(Document passage)
Content starts

The wsk Command Line Interface (CLI) allows the user to create, run, and manage OpenWhisk entities.

The OpenWhisk programming model

Features and advantages:

  • Supports Kubernetes, Docker Swarm, and Apache Mesos;
  • Supports Go, Java, NodeJS, .NET, PHP, Python, Ruby, Rust, Scala, and Swift. Can run custom containers;
  • Autoscaling;
  • Collects metrics and logs;
  • There is a ready-made REST API available;
  • Integrates with Slack (via plugin);
  • Can control the resources functions consume.

Limitations:

  • OpenWhisk is prone to the cold start problem (although autoscaling is supported);
  • OpenWhisk in Kubernetes requires Docker to work, but it’s anyone’s guess what it will look like when Docker support gets removed.

Fission

This 2018 framework is the brainchild of the Platform9 cloud service that supports it to this day. The GitHub README for the project lists DigitalOcean and InfraCloud as sponsors, but I could not find any specific mentions of this. It looks like Platform9 itself is the most devoted user of the framework. Overall, there’s not much information on Fission (I wonder if this is the reason or a consequence of its small number of users).

The Fission CLI helps the user to operate the framework. It has no unique CRDs and uses the standard Kubernetes primitives instead.

How Fisson works

Features and advantages:

  • Supports Node.js, Python, Ruby, Go, PHP, and Bash. Can run custom containers;
  • Autoscaling;
  • Collects metrics and logs;
  • Supports WebHooks out of the box;
  • The NewDeploy engine addresses the cold starts issue (according to the developers, the start time has been reduced to 100 ms).

Limitations:

  • Focuses on Kubernetes only;
  • Requires Istio as an ingress gateway (which somewhat complicates things);
  • Currently, only CPU-based autoscaling is supported (the developers plan to add in custom metrics later);
  • Cannot control the resources functions consume.

A bit of experience

One of our clients uses a self-hosted serverless framework at the moment. This company specializes in virtual assistants and uses OpenFaaS.

They chose OpenFaaS because it speeds up deployment, making life easier for the developer. However, they use OpenFaaS in situations where they need to implement some API function quickly, process an external source, fulfill some partner request, etc. There is no plan to port key functionality to OpenFaaS, though.

They point out the following drawbacks:

  • OpenFaaS authorization cannot separate rights, so in some cases, two authorizations are performed: one when accessing OpenFaaS and another in the function itself.
  • On several occasions, the client experienced problems due to OpenFaaS’s inability to control resources: one of the functions used up all the RAM on the node. This problem seemed not that often/critical to make a deeper investigation.

In summary, our client admits OpenFaaS is not currently used at full capacity, but it makes developers’ lives a little easier in some ways (and they are happy with that).

Conclusion

What’s ahead for serverless? Well, the approach is alive and kicking (thanks in part to the efforts of the CNCF Serverless Working Group). Interestingly enough, the aforementioned CNCF report shows that the percentage of serverless developers has dropped from 27% in 2020 to 24% in 2021. The report’s authors believe this was due to concerns they had about vendor lock-ins and FaaS limitations in general.

The wider community either has not yet come to appreciate self-hosted solutions, or the latter has turned out to be too niche-oriented to enter the mainstream.

Briefly about the frameworks discussed above:

  • OpenFaaS has a rich history and quite an impressive list of adopters, rendering it a mature option.
  • Fission evolves mainly thanks to the enthusiasm of its creators.
  • OpenWhisk seems to move more by inertia.
  • Knative lives off Google’s contributions and closer integration with K8s. Over time, the project’s attractiveness to prominent vendors has increased, so it has quite a promising future.

Content ends

(Source material)

Content starts

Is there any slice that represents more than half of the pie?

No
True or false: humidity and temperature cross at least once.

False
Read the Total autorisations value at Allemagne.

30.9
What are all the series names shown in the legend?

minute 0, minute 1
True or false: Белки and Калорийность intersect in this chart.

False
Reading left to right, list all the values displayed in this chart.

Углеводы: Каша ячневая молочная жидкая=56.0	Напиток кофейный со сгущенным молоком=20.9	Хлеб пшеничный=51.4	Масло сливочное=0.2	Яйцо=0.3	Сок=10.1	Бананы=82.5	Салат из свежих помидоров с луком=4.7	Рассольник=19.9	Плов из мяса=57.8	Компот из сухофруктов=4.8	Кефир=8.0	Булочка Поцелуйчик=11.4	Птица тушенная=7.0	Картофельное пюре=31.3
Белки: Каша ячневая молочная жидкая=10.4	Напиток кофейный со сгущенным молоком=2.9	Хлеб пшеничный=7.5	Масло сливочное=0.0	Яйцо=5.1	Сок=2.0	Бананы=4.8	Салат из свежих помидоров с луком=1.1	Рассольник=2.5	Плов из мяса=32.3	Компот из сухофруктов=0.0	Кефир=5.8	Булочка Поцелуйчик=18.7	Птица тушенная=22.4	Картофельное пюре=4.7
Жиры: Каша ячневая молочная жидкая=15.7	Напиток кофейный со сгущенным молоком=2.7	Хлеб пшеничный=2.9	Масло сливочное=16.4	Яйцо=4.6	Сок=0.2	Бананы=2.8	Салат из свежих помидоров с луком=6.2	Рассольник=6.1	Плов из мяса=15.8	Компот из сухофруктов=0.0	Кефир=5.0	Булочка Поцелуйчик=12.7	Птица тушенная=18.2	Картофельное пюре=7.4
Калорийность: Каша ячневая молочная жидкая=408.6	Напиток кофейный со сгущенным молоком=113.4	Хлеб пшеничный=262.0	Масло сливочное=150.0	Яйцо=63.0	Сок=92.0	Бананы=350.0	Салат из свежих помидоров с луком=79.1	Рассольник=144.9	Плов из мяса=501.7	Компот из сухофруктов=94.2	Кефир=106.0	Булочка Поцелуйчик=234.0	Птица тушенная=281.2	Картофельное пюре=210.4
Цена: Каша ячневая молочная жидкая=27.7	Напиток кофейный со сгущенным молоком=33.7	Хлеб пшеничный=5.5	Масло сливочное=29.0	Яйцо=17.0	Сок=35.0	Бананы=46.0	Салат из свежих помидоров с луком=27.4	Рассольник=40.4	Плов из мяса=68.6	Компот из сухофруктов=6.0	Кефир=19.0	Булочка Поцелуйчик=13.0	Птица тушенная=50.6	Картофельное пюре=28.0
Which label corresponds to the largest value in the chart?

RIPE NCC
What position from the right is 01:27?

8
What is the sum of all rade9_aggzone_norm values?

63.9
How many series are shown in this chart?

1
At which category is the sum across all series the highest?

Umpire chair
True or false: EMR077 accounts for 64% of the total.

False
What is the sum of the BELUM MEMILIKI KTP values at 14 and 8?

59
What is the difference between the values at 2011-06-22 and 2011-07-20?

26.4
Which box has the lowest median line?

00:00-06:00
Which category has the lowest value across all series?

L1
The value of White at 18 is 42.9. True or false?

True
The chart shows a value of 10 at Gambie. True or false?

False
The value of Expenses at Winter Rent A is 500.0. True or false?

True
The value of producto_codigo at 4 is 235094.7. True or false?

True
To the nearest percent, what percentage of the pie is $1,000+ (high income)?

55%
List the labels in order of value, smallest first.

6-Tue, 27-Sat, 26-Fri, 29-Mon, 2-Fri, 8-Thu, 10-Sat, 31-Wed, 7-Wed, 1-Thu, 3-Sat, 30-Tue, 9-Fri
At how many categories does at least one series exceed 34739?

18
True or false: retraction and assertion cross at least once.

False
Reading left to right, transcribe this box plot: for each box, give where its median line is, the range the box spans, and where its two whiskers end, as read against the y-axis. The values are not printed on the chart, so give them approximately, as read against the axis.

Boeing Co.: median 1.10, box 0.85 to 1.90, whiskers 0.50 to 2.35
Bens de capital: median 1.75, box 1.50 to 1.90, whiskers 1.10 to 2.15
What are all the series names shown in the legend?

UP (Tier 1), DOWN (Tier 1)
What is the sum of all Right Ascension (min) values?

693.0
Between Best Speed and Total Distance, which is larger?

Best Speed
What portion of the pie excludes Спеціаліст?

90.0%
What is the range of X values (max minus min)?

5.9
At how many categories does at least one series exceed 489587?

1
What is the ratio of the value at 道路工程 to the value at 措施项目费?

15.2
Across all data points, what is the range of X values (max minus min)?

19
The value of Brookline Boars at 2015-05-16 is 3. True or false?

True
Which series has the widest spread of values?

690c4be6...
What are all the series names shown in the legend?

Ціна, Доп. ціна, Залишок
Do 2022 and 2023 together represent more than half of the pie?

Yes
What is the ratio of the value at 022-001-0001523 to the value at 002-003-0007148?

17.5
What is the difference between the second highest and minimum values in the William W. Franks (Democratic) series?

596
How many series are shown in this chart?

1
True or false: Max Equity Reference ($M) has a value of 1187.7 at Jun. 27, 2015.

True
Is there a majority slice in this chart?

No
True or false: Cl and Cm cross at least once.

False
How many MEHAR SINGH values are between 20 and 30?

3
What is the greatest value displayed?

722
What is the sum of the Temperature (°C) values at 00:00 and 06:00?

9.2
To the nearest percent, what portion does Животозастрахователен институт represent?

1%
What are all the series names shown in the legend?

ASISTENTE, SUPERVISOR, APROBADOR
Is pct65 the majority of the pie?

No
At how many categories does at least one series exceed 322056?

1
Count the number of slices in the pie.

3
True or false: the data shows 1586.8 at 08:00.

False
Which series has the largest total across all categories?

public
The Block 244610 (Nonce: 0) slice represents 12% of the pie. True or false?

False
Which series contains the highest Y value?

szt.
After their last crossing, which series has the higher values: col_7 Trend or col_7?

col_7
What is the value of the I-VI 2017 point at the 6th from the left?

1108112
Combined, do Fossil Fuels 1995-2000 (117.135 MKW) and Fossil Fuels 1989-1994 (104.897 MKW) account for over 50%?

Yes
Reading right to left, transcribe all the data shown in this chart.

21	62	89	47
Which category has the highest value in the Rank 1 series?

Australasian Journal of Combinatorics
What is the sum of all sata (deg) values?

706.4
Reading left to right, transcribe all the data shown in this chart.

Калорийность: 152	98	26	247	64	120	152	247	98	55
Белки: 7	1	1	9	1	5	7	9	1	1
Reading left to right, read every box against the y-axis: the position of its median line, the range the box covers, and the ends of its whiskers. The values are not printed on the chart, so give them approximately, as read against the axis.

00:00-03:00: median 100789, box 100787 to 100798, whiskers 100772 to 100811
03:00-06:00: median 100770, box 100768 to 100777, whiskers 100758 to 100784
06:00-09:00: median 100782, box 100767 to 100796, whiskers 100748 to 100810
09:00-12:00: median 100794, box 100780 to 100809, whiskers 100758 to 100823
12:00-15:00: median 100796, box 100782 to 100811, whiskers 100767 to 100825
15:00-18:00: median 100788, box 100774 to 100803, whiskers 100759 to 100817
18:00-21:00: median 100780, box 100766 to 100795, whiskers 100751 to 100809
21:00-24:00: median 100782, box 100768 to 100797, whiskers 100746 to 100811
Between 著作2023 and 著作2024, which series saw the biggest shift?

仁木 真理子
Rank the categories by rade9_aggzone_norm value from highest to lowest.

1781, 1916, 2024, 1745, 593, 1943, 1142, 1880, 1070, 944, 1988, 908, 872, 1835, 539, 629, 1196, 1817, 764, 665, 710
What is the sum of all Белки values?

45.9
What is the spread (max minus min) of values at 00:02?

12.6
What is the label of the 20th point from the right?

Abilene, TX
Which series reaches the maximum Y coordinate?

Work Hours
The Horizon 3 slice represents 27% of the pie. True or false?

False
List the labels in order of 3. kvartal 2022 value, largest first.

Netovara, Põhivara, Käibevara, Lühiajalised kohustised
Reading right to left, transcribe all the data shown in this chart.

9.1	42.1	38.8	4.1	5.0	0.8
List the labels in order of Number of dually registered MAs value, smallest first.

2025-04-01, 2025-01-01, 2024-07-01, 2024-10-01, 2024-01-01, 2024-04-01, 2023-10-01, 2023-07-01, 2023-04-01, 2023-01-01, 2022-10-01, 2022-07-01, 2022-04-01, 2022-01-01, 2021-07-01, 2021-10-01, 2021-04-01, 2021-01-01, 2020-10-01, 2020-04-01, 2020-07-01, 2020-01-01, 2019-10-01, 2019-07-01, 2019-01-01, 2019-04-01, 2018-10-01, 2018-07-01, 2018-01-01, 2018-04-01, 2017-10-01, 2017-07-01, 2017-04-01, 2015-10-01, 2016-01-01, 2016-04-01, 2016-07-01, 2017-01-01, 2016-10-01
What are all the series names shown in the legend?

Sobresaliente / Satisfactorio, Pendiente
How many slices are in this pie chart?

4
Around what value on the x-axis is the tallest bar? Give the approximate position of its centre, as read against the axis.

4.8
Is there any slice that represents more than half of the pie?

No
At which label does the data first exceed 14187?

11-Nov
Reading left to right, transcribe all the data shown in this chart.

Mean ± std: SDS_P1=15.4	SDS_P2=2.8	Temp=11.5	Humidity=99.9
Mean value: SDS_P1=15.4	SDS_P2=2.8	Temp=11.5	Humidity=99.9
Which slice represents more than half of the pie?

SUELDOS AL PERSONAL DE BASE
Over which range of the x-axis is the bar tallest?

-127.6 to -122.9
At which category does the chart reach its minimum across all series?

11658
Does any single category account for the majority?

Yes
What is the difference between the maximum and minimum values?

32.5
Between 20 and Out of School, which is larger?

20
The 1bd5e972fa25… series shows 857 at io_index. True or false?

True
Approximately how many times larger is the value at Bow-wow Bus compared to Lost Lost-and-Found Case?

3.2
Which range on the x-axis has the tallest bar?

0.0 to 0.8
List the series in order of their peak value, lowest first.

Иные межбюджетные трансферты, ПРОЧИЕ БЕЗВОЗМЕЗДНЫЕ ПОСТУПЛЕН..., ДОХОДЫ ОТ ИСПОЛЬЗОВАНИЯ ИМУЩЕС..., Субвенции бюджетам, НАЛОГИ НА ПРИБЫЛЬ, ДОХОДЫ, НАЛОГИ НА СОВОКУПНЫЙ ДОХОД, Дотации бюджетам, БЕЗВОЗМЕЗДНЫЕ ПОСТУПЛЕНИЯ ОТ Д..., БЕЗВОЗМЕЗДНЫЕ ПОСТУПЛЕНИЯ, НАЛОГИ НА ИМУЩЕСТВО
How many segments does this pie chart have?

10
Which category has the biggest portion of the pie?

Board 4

Content ends

(Work order 1) Rewrite the paragraph of the serverless frameworks text that begins "What’s ahead for serverless?" in a shorter form, keeping its main facts.
(Work order 2) From the serverless frameworks text, quote everything from "How Fisson works" down to "to 100 ms).".
Use only the serverless frameworks text to complete this work.

(Solution 1) Serverless remains very much alive, helped in part by the CNCF Serverless Working Group. Still, the CNCF report shows the share of serverless developers dropping from 27% in 2020 to 24% in 2021. The report's authors attribute this to concerns about vendor lock-ins and FaaS limitations in general.

(Solution 2)
How Fisson works

Features and advantages:

  • Supports Node.js, Python, Ruby, Go, PHP, and Bash. Can run custom containers;
  • Autoscaling;
  • Collects metrics and logs;
  • Supports WebHooks out of the box;
  • The NewDeploy engine addresses the cold starts issue (according to the developers, the start time has been reduced to 100 ms).